Return all lines from the entries below in which the word "print" is present.

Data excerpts
####################
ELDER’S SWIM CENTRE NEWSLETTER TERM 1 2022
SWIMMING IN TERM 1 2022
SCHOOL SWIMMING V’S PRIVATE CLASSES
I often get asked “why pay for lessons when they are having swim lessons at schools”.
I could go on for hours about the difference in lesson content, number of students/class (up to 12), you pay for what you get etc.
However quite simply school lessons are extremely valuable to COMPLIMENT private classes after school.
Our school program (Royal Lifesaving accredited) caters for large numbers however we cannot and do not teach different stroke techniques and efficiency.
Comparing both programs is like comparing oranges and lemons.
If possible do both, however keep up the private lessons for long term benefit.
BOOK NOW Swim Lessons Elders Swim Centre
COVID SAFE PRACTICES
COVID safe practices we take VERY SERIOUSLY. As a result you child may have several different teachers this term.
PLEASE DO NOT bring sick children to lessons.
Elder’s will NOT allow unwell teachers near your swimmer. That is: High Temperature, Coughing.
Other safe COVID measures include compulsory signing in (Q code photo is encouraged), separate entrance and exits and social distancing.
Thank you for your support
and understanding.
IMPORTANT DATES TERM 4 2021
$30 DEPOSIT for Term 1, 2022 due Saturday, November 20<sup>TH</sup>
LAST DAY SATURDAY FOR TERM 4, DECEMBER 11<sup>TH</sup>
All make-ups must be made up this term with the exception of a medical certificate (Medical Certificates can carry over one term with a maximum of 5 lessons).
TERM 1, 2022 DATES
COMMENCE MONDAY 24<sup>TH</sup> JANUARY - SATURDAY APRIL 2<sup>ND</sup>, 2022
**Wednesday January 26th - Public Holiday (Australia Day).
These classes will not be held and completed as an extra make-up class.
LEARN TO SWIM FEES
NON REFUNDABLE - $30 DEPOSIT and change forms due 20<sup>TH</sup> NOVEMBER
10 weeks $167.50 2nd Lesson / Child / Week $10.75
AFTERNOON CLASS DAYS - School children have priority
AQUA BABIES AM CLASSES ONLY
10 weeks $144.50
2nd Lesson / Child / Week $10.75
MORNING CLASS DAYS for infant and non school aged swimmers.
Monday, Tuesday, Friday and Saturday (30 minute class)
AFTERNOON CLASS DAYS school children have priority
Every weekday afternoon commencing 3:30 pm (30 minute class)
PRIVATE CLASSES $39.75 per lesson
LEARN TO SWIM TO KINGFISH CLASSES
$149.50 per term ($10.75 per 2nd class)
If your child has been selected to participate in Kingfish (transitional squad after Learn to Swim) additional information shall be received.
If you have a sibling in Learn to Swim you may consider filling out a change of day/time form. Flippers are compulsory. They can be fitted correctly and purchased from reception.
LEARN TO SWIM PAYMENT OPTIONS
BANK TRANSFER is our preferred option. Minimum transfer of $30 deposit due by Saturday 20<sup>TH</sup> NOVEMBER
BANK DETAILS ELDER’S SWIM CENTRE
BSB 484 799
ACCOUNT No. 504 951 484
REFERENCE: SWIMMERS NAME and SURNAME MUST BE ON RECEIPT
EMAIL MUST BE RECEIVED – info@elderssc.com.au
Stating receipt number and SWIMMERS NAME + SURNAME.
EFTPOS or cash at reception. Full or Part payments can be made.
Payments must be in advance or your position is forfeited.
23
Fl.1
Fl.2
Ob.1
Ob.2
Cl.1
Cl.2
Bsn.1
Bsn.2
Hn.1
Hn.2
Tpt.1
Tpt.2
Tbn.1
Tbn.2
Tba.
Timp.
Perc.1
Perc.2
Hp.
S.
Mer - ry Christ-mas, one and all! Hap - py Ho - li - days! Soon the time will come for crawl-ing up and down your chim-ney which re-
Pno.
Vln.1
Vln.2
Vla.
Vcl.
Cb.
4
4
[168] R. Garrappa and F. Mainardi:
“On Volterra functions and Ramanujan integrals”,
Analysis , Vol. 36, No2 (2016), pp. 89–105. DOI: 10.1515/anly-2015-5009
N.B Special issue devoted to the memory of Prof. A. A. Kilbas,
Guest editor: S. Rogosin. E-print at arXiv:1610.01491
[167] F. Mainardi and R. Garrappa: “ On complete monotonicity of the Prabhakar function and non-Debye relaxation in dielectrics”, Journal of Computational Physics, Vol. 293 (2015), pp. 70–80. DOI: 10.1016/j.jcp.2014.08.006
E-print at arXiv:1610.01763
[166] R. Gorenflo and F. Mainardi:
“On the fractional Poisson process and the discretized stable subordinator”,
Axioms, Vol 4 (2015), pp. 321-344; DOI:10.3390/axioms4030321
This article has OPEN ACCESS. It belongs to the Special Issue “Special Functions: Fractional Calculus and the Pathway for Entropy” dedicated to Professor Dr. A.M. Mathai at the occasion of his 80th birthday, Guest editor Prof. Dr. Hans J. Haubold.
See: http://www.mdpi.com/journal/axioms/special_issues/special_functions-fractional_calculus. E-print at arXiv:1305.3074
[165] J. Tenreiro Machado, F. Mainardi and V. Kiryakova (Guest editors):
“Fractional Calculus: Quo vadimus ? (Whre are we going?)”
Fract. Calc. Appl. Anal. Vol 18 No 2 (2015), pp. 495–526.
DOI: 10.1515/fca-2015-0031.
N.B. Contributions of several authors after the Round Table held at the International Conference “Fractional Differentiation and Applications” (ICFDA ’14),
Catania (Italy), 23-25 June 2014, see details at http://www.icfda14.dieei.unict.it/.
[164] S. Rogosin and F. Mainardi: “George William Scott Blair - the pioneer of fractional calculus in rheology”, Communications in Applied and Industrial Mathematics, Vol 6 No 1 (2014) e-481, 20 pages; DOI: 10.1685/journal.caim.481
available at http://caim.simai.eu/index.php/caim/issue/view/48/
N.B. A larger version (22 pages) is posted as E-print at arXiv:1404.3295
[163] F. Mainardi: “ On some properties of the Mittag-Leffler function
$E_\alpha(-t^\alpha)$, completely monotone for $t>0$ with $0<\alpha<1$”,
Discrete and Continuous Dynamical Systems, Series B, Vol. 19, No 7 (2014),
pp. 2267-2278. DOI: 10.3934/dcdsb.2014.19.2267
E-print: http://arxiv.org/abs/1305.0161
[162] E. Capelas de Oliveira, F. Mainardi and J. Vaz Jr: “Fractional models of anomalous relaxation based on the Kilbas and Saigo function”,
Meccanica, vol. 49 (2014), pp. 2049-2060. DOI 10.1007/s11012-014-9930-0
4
####################
OUTPUT BELOW:
Guest editor: S. Rogosin. E-print at arXiv:1610.01491
E-print at arXiv:1610.01763
See: http://www.mdpi.com/journal/axioms/special_issues/special_functions-fractional_calculus. E-print at arXiv:1305.3074
N.B. A larger version (22 pages) is posted as E-print at arXiv:1404.3295
E-print: http://arxiv.org/abs/1305.0161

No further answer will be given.